BRIEF :: Summarize the text on using fail2ban against Apache error-code attacks in two sentences.

TEXT PASSAGE ::
Strategic IT Consulting and Implementation Services

Using fail2ban To Mitigate Excessive Apache 403, 404, 500, and 503 Attacks

I finally spent some time last weekend to address the botnets attacking my site and specifically looking for known exploits, bad WordPress plugins, and just general random stuff. I should disclaimer that messing around and systematically blocking hosts viewing your website generating 404s may or may not make sense for you. If you create a fail2ban filter, jail, and start picking off hosts that generate 404 errors or even 403, 500, and 503 error codes, that may not be the right thing to do for you because you could be blocking legitimate webcrawlers and human visitors in the process. That is not an issue in my case. So, here is how you can do it. I’m running on Ubuntu/Debian and I guess still old-school with Apache2.

Filter Configuration

First, create a fail2ban filter or two for what you want to target. I did two – one for forbidden codes and one of unavailable Apache error codes. These are typically located in

/etc/fail2ban/filter.d/

My new simple filters files are:

/etc/fail2ban/filter.d/apache-forbidden.conf
/etc/fail2ban/filter.d/apache-unavailable.conf

apache-forbidden.conf is just:

[Definition]
failregex = <HOST> - - .*HTTP/[0-9]+(.[0-9]+)?" 403 *


apache-unavailable.conf is just:

[Definition]
failregex = <HOST> - - .*HTTP/[0-9]+(.[0-9]+)?" 503 *
<HOST> - - .*HTTP/[0-9]+(.[0-9]+)?" 500 *
<HOST> - - .*HTTP/[0-9]+(.[0-9]+)?" 404 451 *


Jail Config

After creating the filters for fail2ban, adding jail configs for each of them are trivial. I use jail.local to hold all the jails info. Here is my snippet for the two new filters to pair them to new jails in fail2ban.

LISTED ENTRIES ::

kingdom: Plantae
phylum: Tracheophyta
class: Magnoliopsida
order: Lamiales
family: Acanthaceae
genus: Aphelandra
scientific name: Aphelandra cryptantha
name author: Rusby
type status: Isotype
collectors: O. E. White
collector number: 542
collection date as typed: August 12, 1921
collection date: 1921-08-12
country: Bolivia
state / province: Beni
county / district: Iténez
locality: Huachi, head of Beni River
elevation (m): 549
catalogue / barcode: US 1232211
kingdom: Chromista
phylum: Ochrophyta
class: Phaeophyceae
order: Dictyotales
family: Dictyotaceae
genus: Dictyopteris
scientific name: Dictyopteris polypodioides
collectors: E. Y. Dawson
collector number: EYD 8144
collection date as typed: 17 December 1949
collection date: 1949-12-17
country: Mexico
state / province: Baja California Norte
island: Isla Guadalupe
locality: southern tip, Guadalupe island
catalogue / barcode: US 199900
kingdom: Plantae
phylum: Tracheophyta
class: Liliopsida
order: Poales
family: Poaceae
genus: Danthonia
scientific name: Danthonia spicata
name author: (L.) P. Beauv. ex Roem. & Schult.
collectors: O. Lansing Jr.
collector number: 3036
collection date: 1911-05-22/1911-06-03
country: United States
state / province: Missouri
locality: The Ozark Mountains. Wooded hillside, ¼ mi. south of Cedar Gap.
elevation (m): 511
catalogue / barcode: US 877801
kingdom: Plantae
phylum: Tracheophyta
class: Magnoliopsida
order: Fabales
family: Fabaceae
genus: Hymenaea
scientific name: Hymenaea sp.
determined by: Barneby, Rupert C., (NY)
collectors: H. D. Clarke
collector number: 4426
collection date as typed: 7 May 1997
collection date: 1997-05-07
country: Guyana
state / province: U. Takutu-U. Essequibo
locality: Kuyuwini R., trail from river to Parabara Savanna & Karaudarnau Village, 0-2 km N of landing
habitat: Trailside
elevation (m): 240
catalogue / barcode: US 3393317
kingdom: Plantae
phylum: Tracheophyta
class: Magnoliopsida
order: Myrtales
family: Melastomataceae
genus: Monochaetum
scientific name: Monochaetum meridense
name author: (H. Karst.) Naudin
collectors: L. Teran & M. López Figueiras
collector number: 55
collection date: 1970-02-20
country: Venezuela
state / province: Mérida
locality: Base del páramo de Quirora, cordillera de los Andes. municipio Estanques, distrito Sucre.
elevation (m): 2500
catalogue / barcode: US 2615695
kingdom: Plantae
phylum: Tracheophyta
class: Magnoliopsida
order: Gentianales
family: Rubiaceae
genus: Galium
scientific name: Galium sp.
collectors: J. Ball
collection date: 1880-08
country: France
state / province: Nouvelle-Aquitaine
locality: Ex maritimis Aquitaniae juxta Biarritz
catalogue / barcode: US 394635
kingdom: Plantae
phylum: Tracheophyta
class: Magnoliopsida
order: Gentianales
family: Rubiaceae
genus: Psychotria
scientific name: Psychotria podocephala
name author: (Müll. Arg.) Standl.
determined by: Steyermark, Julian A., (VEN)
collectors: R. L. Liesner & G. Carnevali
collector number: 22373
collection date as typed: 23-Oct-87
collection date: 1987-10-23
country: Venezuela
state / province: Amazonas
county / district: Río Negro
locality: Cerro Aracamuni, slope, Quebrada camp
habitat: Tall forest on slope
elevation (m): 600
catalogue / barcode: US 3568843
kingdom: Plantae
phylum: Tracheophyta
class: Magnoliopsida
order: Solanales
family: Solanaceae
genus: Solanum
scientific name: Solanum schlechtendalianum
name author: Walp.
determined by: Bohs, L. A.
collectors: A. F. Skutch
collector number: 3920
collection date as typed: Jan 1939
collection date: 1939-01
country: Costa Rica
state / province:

RESPONSE TO THE TASK :: The text explains how to use fail2ban on Ubuntu/Debian with Apache2 to block hosts that generate 403, 404, 500, and 503 errors, and cautions that this may block legitimate webcrawlers and human visitors. It creates two filters in /etc/fail2ban/filter.d/, one for forbidden codes and one for unavailable error codes, and calls adding jail configurations for them in jail.local trivial.